According to the Fifth Annual MetLife “Study of Employee Benefits Trends,” an increasing number of employers are starting to offer executive benefits in efforts to attract and retain key executives.  In 2004, 39 percent versus 49 percent of employers in 2006 reported offering some form of executive benefit.  Supplemental retirement plans rank among the most sought after of executive benefits, along with LTC insurance and individual disability insurance.  By offering a supplemental retirement plan, companies are able to assist their executives in closing the “retirement gap” experienced by many highly compensated employees.

 

There are several advantages to offering an executive benefits plan, including:


Increased ability to recruit, retain, and reward your most valuable employees by providing an important and a necessary benefit.
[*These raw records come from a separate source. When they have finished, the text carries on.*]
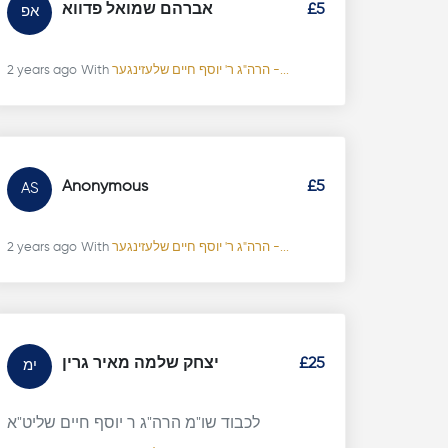
£5
אברהם שמואל פדווא
אפ
הרה"ג ר' יוסף חיים שלעזינגער -...
With
2 years ago
Anonymous
£5
AS
הרה"ג ר' יוסף חיים שלעזינגער -...
With
2 years ago
£25
יצחק שלמה מאיר גרין
ימ
לכבוד שו"מ הרה"ג ר יוסף חיים שליט"א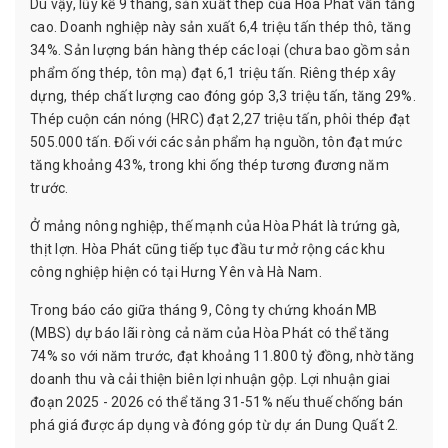
Dù vậy, lũy kế 9 tháng, sản xuất thép của Hòa Phát vẫn tăng
cao. Doanh nghiệp này sản xuất 6,4 triệu tấn thép thô, tăng
34%. Sản lượng bán hàng thép các loại (chưa bao gồm sản
phẩm ống thép, tôn mạ) đạt 6,1 triệu tấn. Riêng thép xây
dựng, thép chất lượng cao đóng góp 3,3 triệu tấn, tăng 29%.
Thép cuộn cán nóng (HRC) đạt 2,27 triệu tấn, phôi thép đạt
505.000 tấn. Đối với các sản phẩm hạ nguồn, tôn đạt mức
tăng khoảng 43%, trong khi ống thép tương đương năm
trước.
Ở mảng nông nghiệp, thế mạnh của Hòa Phát là trứng gà,
thịt lợn. Hòa Phát cũng tiếp tục đầu tư mở rộng các khu
công nghiệp hiện có tại Hưng Yên và Hà Nam.
Trong báo cáo giữa tháng 9, Công ty chứng khoán MB
(MBS) dự báo lãi ròng cả năm của Hòa Phát có thể tăng
74% so với năm trước, đạt khoảng 11.800 tỷ đồng, nhờ tăng
doanh thu và cải thiện biên lợi nhuận gộp. Lợi nhuận giai
đoạn 2025 - 2026 có thể tăng 31-51% nếu thuế chống bán
phá giá được áp dụng và đóng góp từ dự án Dung Quất 2.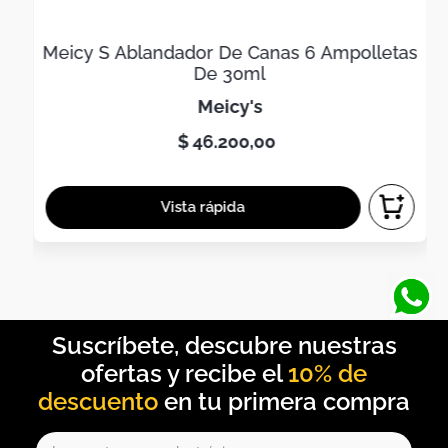
Meicy S Ablandador De Canas 6 Ampolletas
De 30ml
meicy's
$
46
.
200
,
00
10% de
descuento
401(k) repair—Often, highly compensated employees (HCEs) experience limitations in the amount they can contribute to their 401(k) plans due to non-highly compensated employees contributing at lower levels.

Narrowing of the “retirement gap”—Even in cases where HCEs are not confined to lower than maximum allowed contributions to a qualified plan, this maximum is still too low for them to maintain their standard of living at retirement.  Most HCEs in these cases still would not meet the commonly accepted threshold of requiring 80 percent of one’s working salary to maintain pre-retirement lifestyle.

Potential taxation advantages—Large and at times unforeseen taxes due to bonuses can be avoided via plan design and defining the types of compensation that can be deferred into the plan

Plan design—A nonqualified (NQ) plan can be structured to act as a long-term incentive plan and/or a golden handcuff plan for highly valued executives who are important to a firm’s position as an ongoing concern, yet who may have limited or no equity stake in the company.

Continued market downturn will require a higher savings rate to meet retirement goals—An executive benefits plan enables HCEs to save more during the current economic downturn.

 

Corporate boards, executives, and shareholders alike are beginning to rethink the value, security, and optimal execution of executive benefit plans in the reality of market stagnations, higher plan liabilities, more severe security risks, and increasing demand for cost control and for efficiency.  An effective executive benefits plan can provide an important duality – satisfying shareholders’ demands for efficiency and effectiveness while simultaneously offering attractive rewards to talented executives, retention of whom will add value to the company.